Adam Leyland hopes The Big 30 wholesalers can rise to today's competitive challenges posed by the inexorable expansion of the major multiples into the domain of convenience retailing. However, he also reveals aspects of his own lifestyle that, in part, create those challenges (The Grocer, 27 January, p3).

More important than the ingredients of his meal - fresh tuna, rocket salad, sun-dried tomatoes, fresh-baked ciabatta, grapes and stilton - was the fact his shopping expedition to Tesco Express took place at 8.30pm on a Sunday evening. Only a generation ago we would never have dreamt of buying those items on a Sunday evening. Not because that generation lacked culinary imagination - but simply because it would have been impossible to buy those things on a Sunday night. How times change.

Have our lifestyle demands created an opportunity to which the Tescos and Marks & Spencers of this world have responded? Or is the relentless drive of the multiples affording us the opportunity to live life in the fast lane?

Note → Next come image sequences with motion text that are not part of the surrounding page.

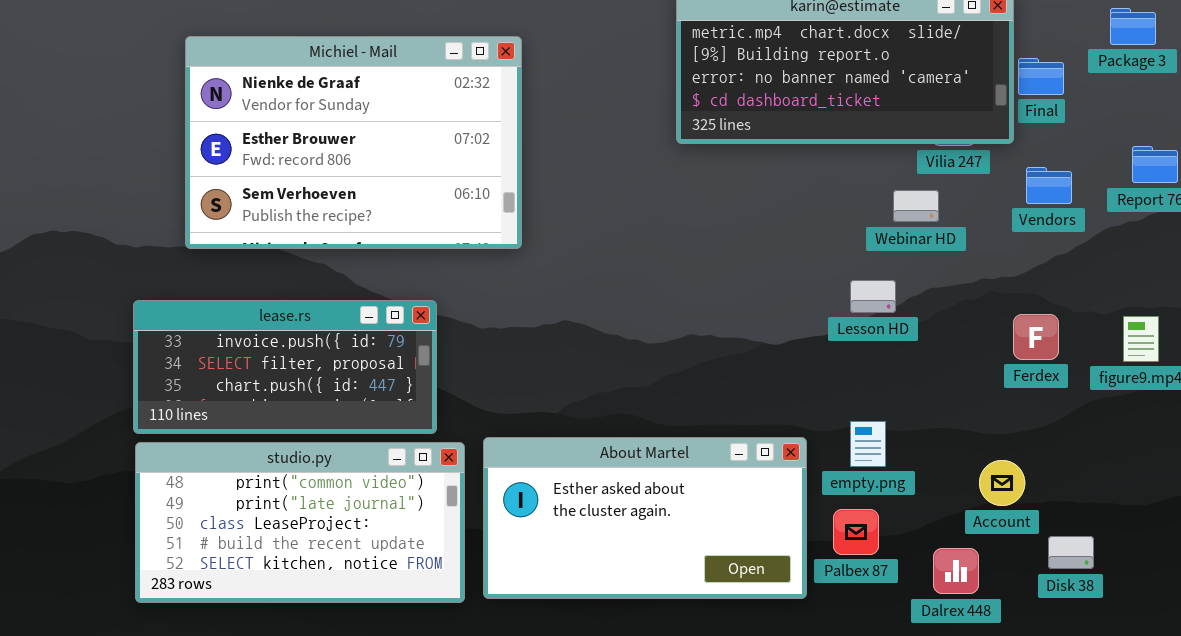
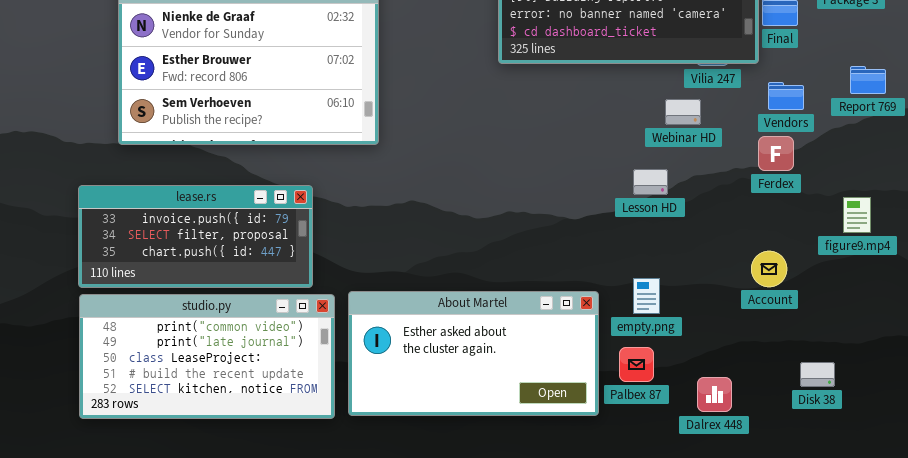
Ferdex: [1013,314,1059,360] -> [758,136,794,171], moved
Account: [979,460,1025,506] -> [751,251,787,287], moved
Disk 38: [1048,536,1094,569] -> [800,362,835,387], moved

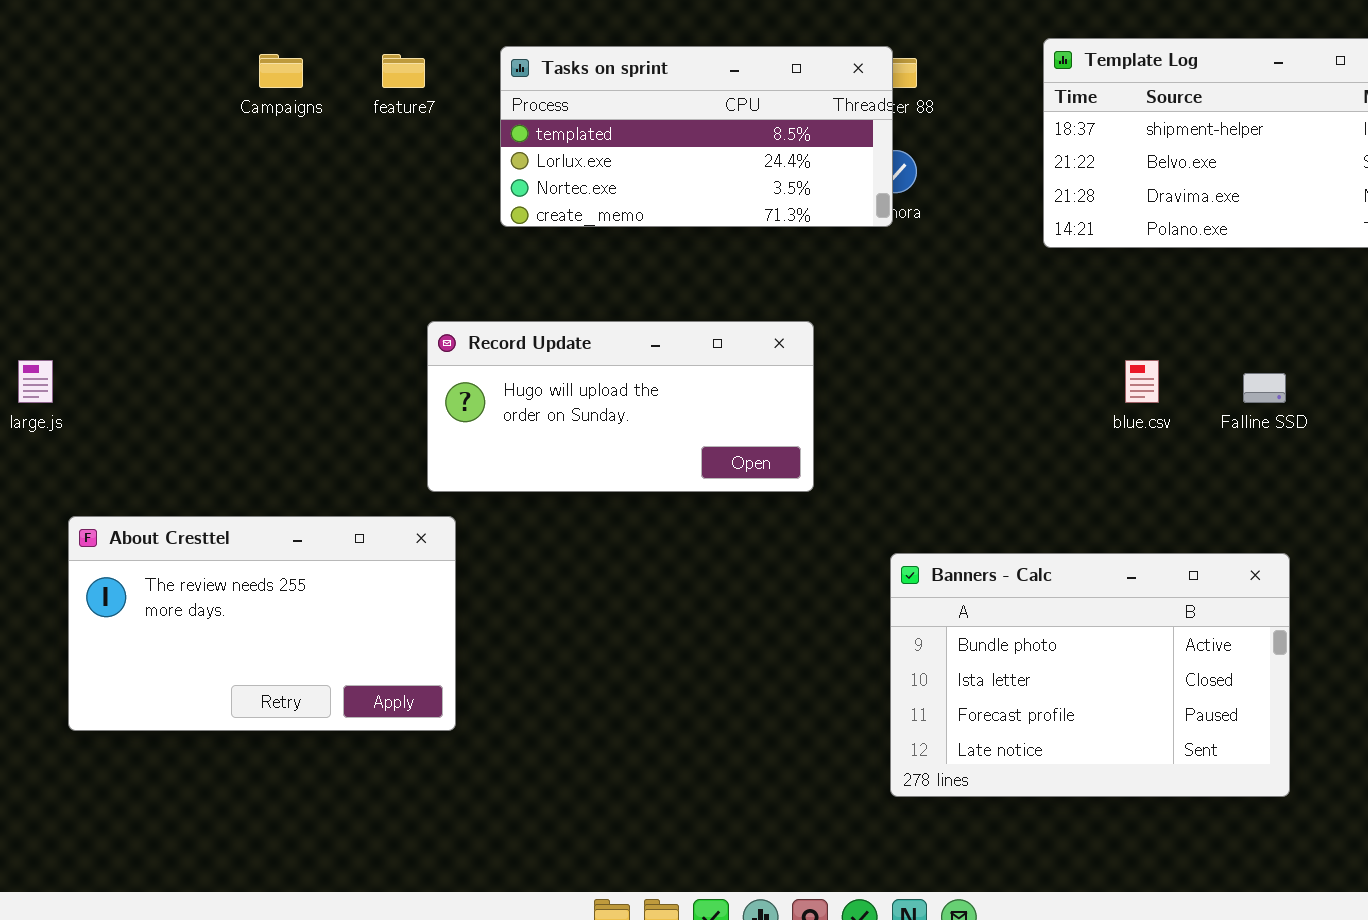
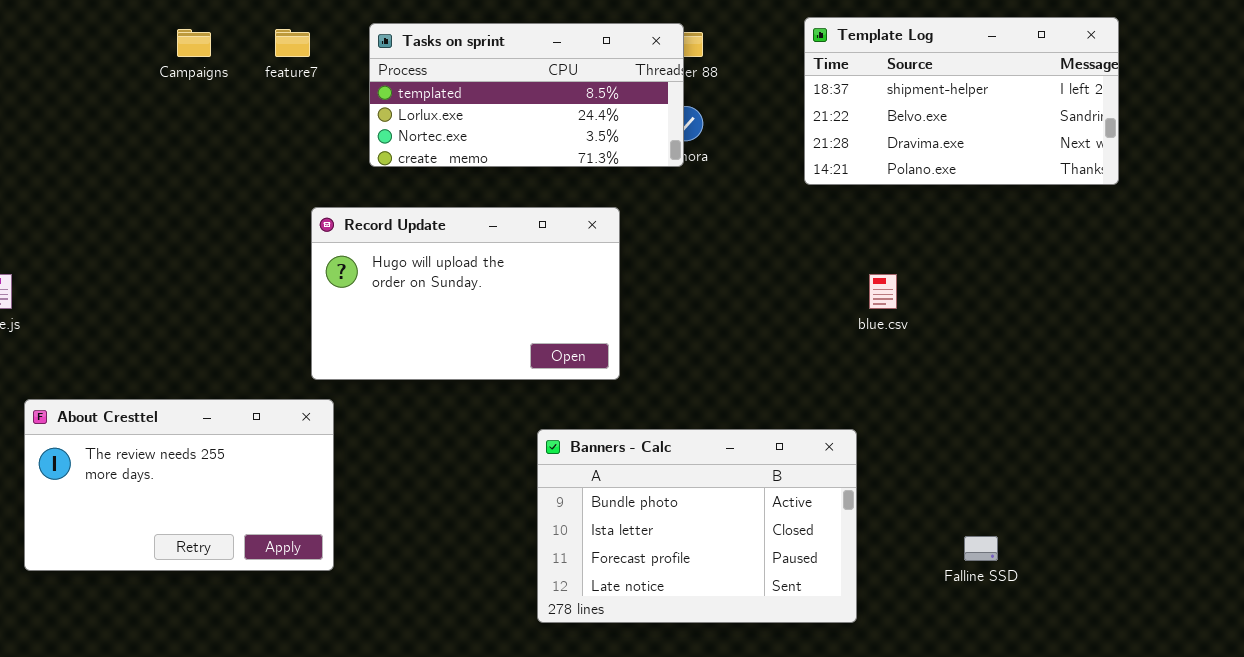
Record Update: [427,321,814,492] -> [311,207,620,380], resized
Falline SSD: [1243,373,1286,403] -> [964,536,998,561], moved
Banners - Calc: [890,553,1290,797] -> [537,429,857,623], moved

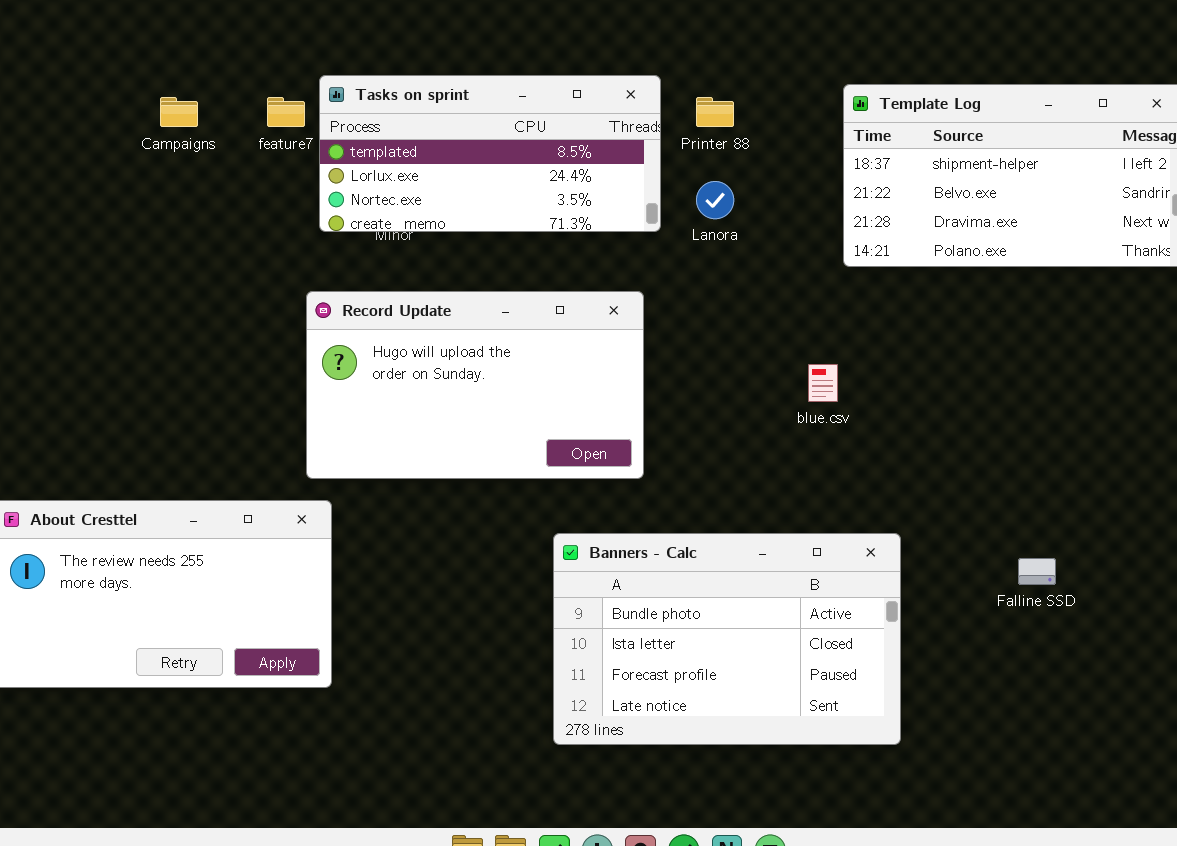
Tasks on sprint: [369,23,684,167] -> [319,75,661,232], moved
blue.csv: [869,274,897,309] -> [808,364,838,402], moved
Falline SSD: [964,536,998,561] -> [1018,558,1056,585], moved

It is simplistic to examine the complex issue of the power of the multiples without regard for the wider social context in which they operate. There are those who loathe the power of supermarkets for what has been described as its corrosive effect on farming and our food culture.

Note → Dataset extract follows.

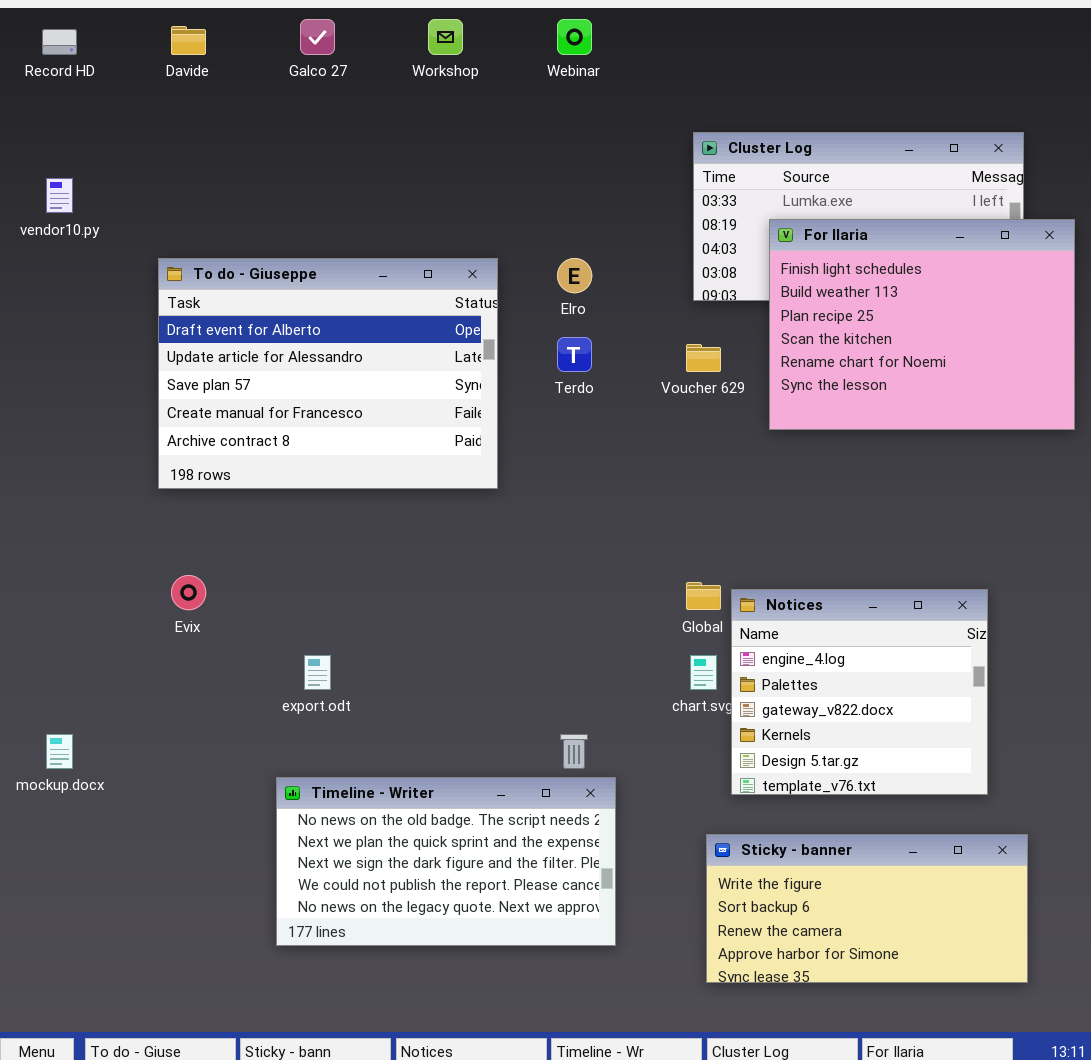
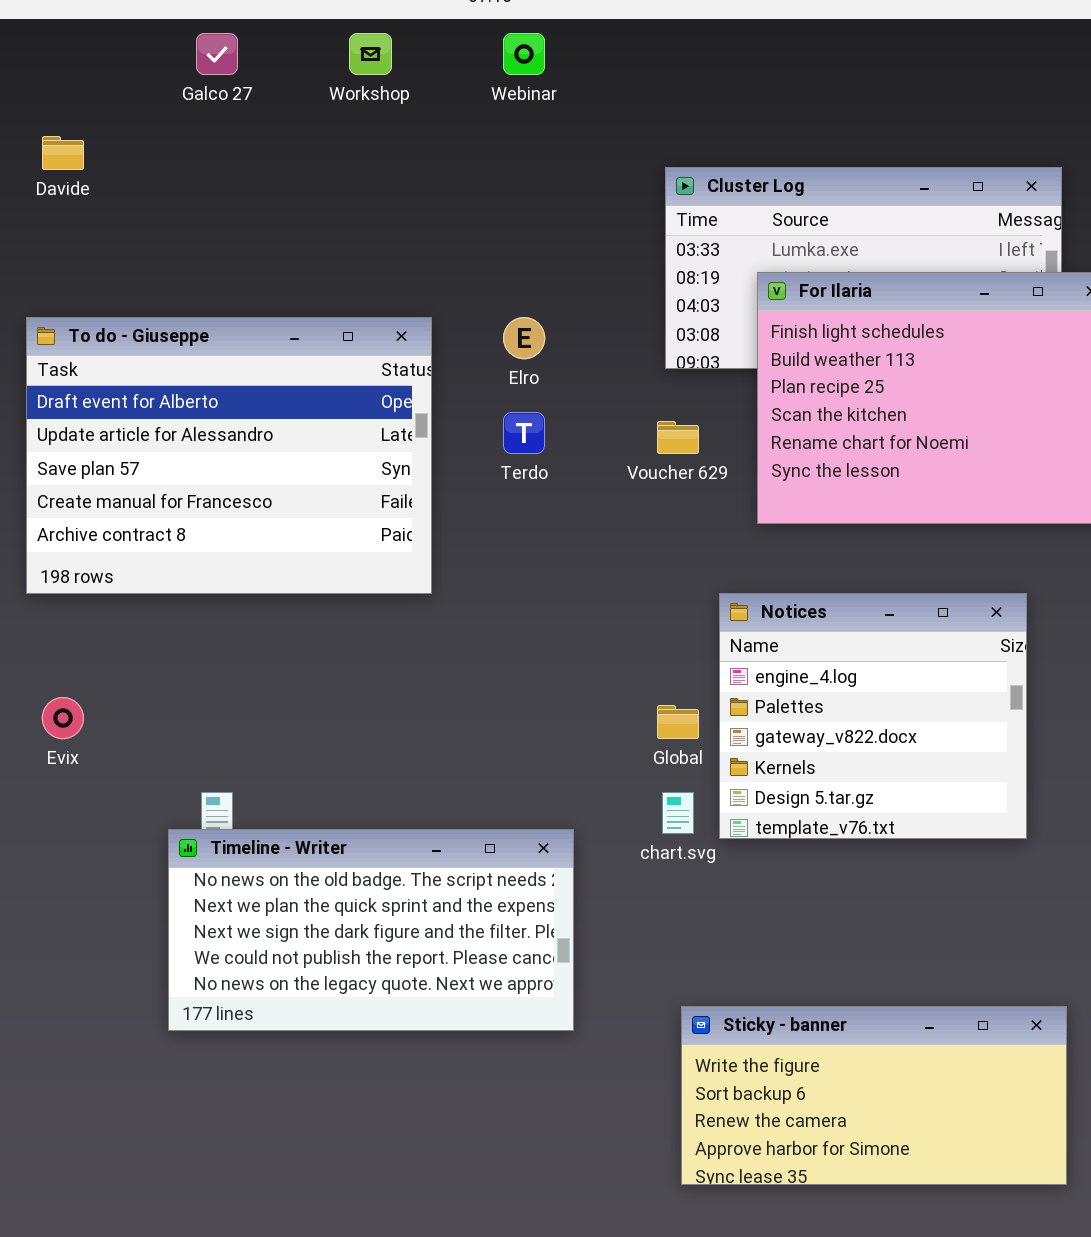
Davide: [171,26,206,55] -> [42,136,84,170], moved
Notices: [731,589,988,795] -> [719,593,1027,839], moved
Timeline - Writer: [276,777,616,946] -> [168,829,574,1031], moved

For the vast majority of consumers, however, it's simply a matter of convenience. Consumers have voted with their pound and are blinkered to any wider considerations. Leyland admits it himself when he says he walked five doors past his local corner shop to a new Tesco Express. Like countless other consumers, he went to where he got the best deal and the greatest satisfaction. It serves to confirm that on this issue, as on many others, there is a disconnect between consumer attitudes and consumer behaviour. That's the reality in which the Competition Commission must consider the issue.